[Records held in a dataset]
------------------------
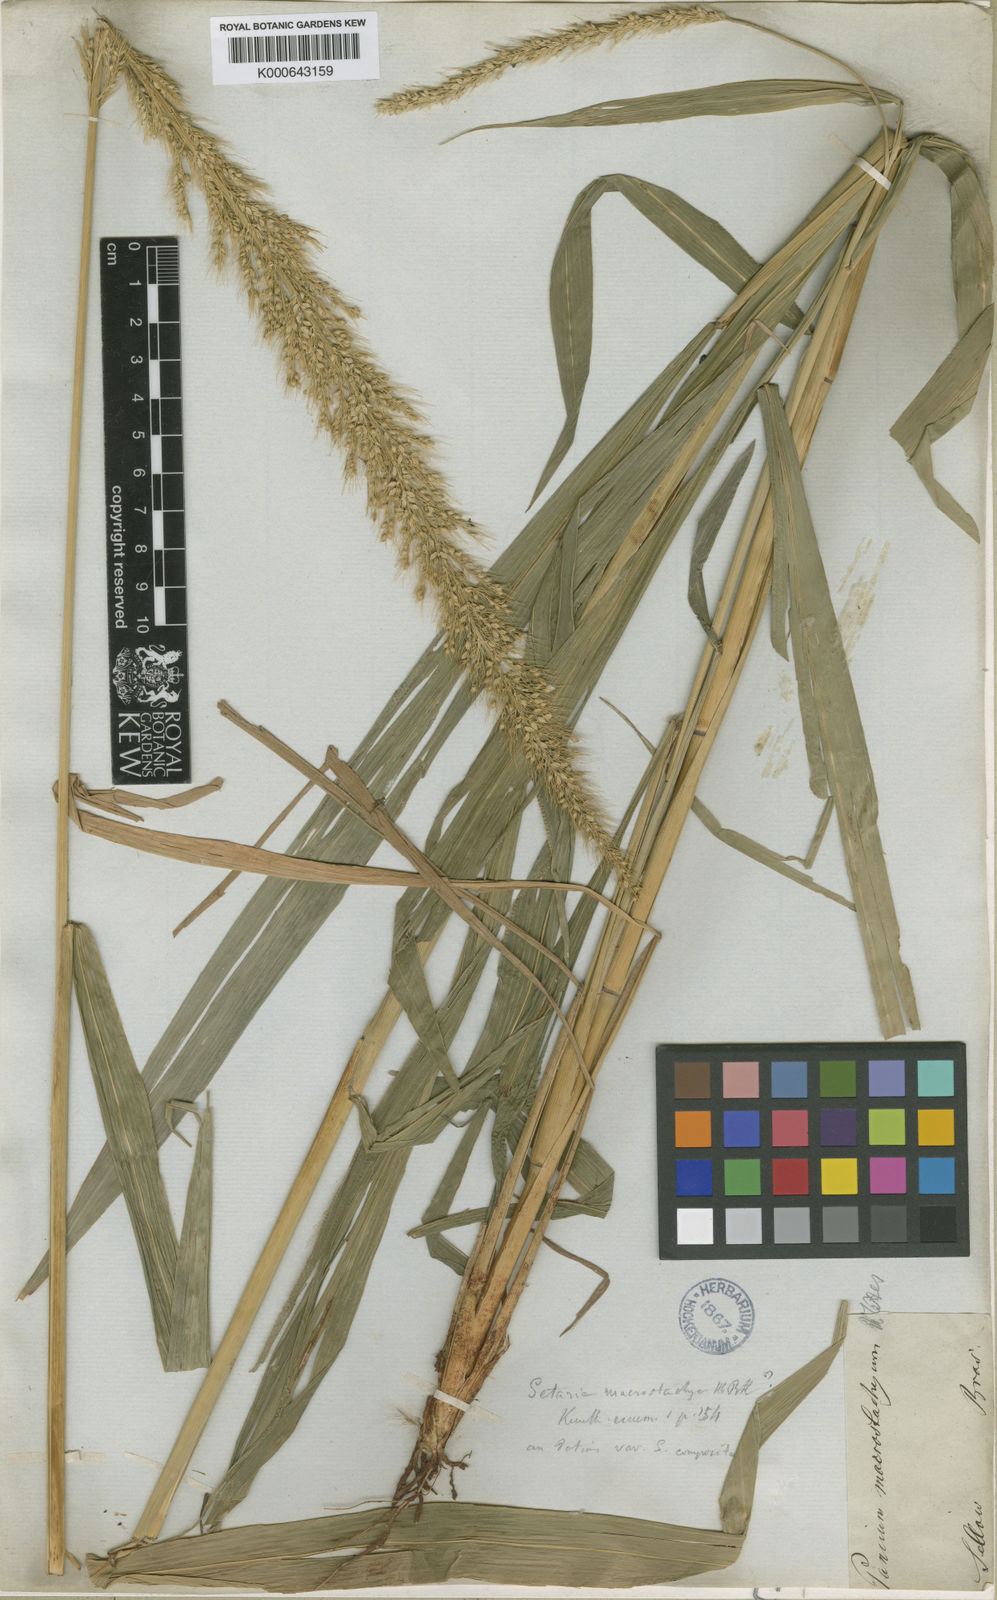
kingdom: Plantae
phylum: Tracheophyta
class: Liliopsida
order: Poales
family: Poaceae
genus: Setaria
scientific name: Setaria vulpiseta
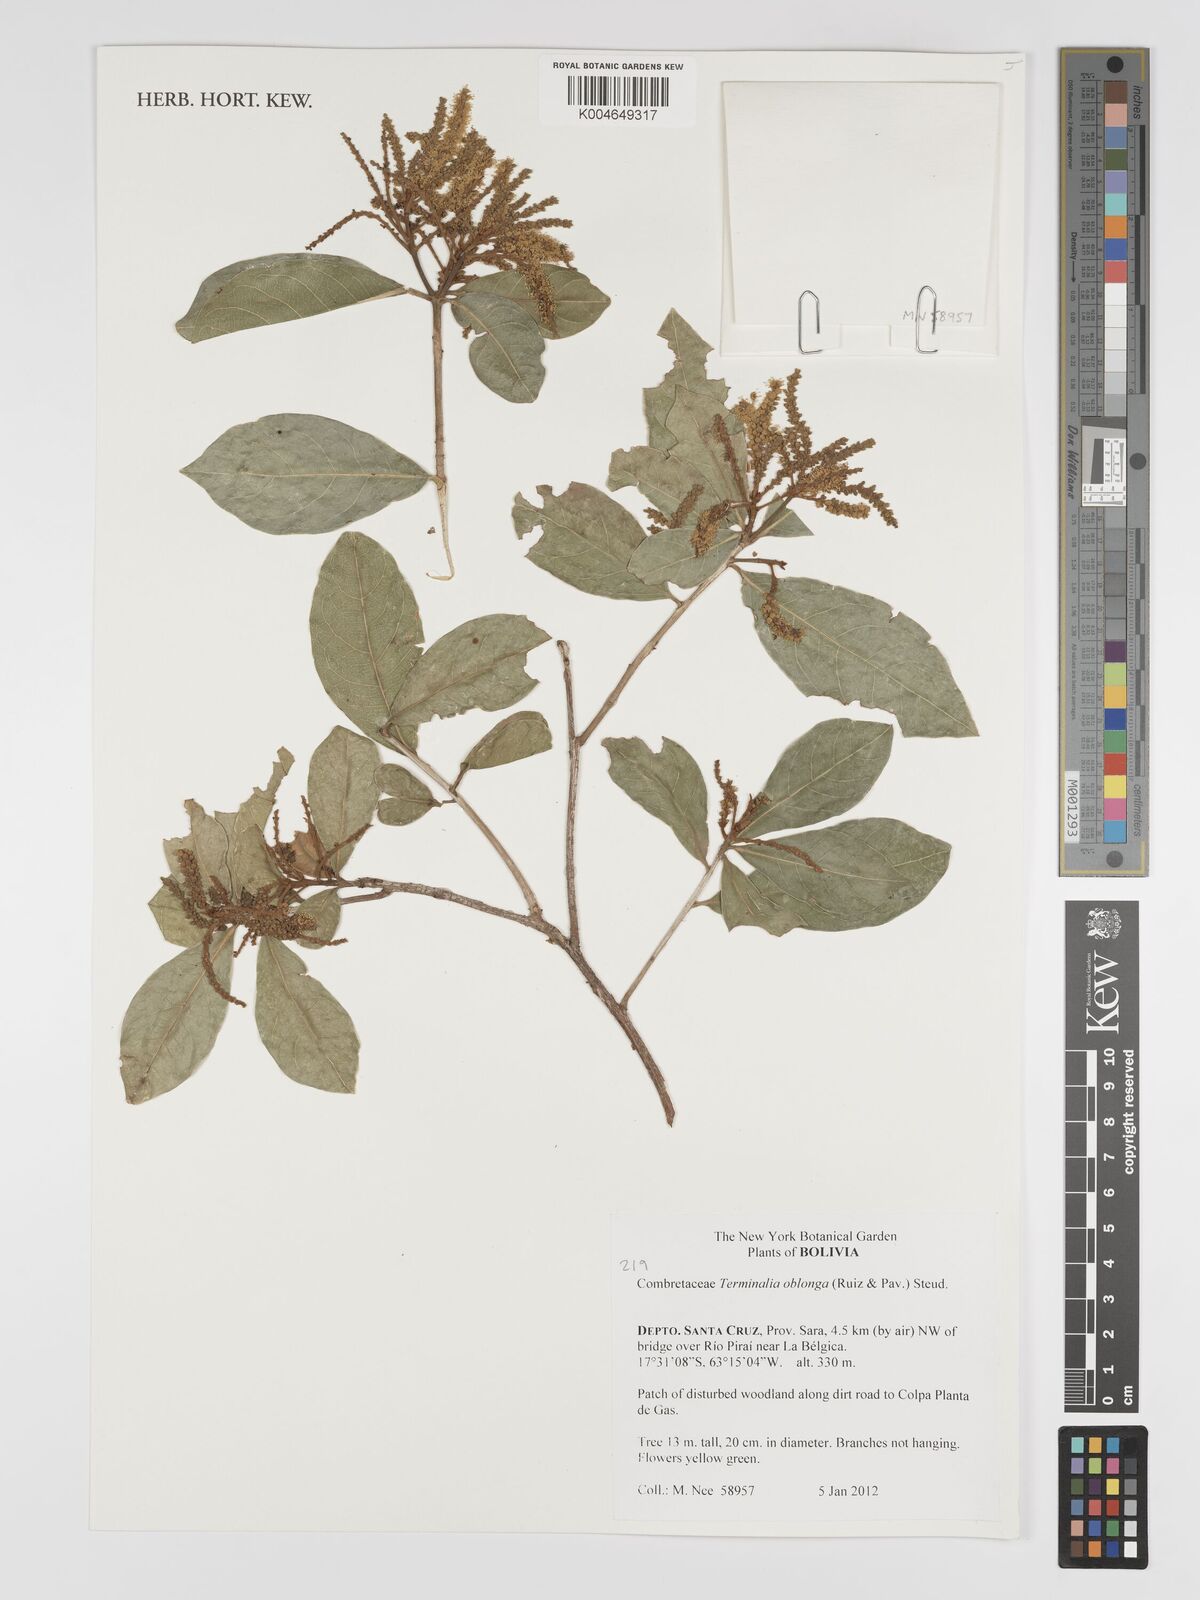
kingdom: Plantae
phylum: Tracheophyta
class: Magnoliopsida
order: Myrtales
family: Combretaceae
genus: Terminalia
------------------------
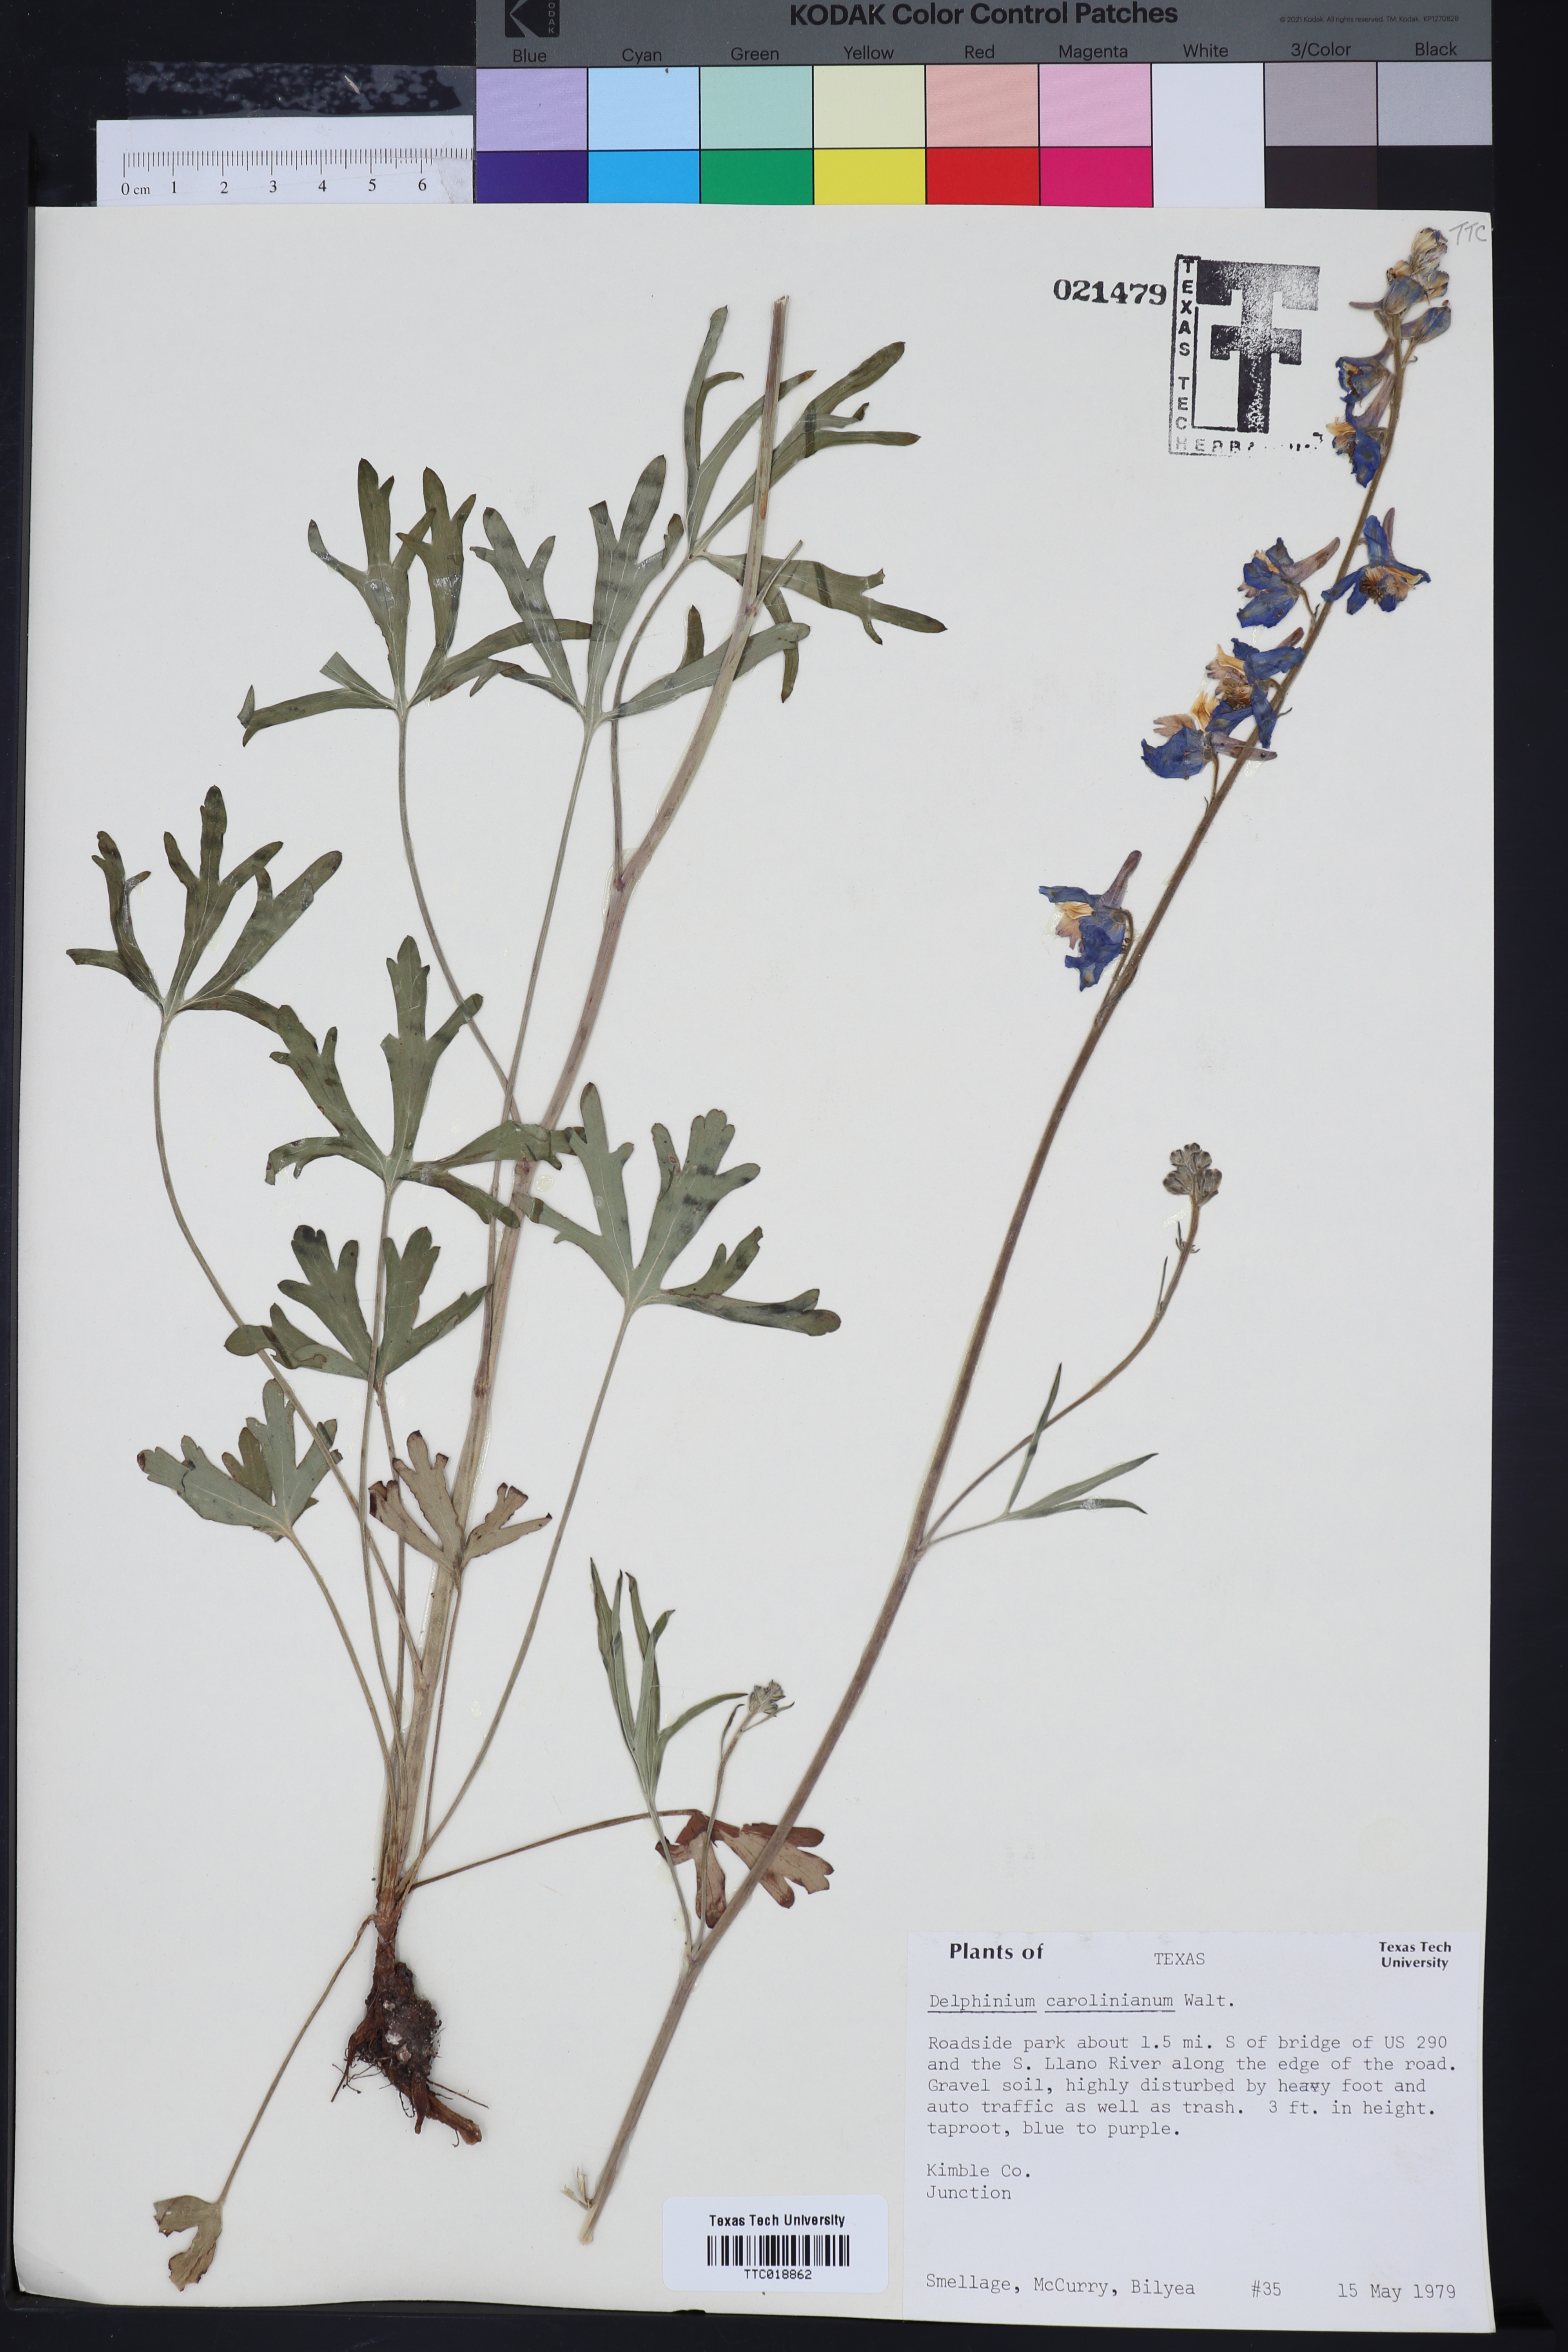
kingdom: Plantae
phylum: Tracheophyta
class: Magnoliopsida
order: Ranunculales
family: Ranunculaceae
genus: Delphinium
------------------------
_GIVEN REQUEST_
Extract from the listing above the lines that start with the one containing "family: Poaceae" and end with the one containing "family: Combretaceae", both included, reproducing them word for word. Leave the pictures out of your answer.

_PROBLEM SOLUTION_
family: Poaceae
genus: Setaria
scientific name: Setaria vulpiseta
kingdom: Plantae
phylum: Tracheophyta
class: Magnoliopsida
order: Myrtales
family: Combretaceae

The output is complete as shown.